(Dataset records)
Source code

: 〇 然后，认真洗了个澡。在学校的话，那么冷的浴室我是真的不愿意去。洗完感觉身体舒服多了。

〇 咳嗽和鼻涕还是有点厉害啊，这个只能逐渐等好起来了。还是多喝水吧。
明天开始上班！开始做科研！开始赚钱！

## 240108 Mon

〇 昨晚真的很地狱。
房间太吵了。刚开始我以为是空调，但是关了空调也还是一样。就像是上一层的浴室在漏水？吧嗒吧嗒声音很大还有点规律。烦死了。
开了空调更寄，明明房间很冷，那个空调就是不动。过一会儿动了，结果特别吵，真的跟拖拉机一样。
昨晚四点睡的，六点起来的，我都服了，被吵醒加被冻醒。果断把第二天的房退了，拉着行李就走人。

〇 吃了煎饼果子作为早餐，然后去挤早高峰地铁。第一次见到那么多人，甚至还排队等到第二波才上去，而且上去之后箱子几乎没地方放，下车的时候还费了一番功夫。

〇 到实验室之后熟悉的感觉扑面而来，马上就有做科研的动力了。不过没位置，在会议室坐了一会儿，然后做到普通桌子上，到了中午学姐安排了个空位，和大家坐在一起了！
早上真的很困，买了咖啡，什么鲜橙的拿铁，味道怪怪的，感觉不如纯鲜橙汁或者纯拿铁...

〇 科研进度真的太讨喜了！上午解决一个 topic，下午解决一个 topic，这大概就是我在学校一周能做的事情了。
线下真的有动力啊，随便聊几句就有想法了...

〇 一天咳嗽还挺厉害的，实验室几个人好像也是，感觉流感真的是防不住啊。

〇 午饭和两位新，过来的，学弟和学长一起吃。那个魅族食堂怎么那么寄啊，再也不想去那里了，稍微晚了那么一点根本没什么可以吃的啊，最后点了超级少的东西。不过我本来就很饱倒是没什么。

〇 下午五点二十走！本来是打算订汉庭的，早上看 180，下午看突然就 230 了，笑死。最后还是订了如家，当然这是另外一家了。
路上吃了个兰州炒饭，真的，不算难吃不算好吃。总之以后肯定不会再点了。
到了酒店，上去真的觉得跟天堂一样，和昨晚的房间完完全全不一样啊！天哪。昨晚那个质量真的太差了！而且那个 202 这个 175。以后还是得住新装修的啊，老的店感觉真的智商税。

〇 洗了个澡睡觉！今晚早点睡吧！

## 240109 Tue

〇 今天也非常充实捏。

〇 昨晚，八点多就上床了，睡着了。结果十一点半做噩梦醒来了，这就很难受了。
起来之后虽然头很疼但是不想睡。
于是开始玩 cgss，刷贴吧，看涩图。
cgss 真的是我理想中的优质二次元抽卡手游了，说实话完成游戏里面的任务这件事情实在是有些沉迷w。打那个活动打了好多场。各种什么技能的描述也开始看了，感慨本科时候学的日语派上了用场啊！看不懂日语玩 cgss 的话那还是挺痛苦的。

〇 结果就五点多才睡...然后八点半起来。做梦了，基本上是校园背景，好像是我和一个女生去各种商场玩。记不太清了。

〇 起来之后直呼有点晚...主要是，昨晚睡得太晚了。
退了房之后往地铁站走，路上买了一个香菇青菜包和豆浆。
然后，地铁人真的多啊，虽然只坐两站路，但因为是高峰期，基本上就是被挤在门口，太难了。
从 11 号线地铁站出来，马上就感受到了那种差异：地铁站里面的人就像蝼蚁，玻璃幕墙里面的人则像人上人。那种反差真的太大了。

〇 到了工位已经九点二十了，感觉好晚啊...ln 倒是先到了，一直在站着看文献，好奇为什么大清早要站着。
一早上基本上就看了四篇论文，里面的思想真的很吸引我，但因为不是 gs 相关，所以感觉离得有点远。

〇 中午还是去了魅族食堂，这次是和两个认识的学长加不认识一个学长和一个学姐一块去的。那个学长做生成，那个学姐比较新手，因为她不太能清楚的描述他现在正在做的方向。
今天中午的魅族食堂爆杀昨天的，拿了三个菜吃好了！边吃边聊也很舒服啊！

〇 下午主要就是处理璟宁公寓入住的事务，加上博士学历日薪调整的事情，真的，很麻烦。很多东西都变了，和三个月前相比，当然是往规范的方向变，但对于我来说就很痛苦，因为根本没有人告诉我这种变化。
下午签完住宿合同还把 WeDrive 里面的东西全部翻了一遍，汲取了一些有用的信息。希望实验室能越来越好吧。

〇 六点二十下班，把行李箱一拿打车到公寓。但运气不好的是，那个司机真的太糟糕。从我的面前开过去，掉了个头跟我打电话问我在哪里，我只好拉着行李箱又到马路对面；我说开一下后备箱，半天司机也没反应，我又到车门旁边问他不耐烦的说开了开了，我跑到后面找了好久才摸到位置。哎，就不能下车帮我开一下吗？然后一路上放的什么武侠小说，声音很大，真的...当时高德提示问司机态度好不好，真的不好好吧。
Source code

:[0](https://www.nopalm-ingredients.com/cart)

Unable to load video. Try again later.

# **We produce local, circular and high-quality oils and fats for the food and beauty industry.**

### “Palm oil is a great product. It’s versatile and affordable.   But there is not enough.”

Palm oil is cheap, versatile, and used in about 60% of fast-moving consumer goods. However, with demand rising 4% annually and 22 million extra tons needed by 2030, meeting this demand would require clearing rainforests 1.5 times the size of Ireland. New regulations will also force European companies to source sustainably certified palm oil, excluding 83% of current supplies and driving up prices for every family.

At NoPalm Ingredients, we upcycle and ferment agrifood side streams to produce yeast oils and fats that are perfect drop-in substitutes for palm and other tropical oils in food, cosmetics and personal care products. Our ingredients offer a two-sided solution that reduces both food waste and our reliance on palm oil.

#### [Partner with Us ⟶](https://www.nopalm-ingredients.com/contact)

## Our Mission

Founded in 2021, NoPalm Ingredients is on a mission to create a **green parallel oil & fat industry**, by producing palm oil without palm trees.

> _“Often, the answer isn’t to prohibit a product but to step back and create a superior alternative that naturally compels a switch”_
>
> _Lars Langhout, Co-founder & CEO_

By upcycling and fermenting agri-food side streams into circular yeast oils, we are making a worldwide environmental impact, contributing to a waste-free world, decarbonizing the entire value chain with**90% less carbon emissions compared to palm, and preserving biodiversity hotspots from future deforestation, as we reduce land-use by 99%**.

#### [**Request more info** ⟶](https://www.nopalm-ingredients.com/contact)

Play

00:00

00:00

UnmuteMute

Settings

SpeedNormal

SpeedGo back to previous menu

# Work instructions:
Report back each line of the entries that holds the string "cgss".

# Result of the exercise:
于是开始玩 cgss，刷贴吧，看涩图。
cgss 真的是我理想中的优质二次元抽卡手游了，说实话完成游戏里面的任务这件事情实在是有些沉迷w。打那个活动打了好多场。各种什么技能的描述也开始看了，感慨本科时候学的日语派上了用场啊！看不懂日语玩 cgss 的话那还是挺痛苦的。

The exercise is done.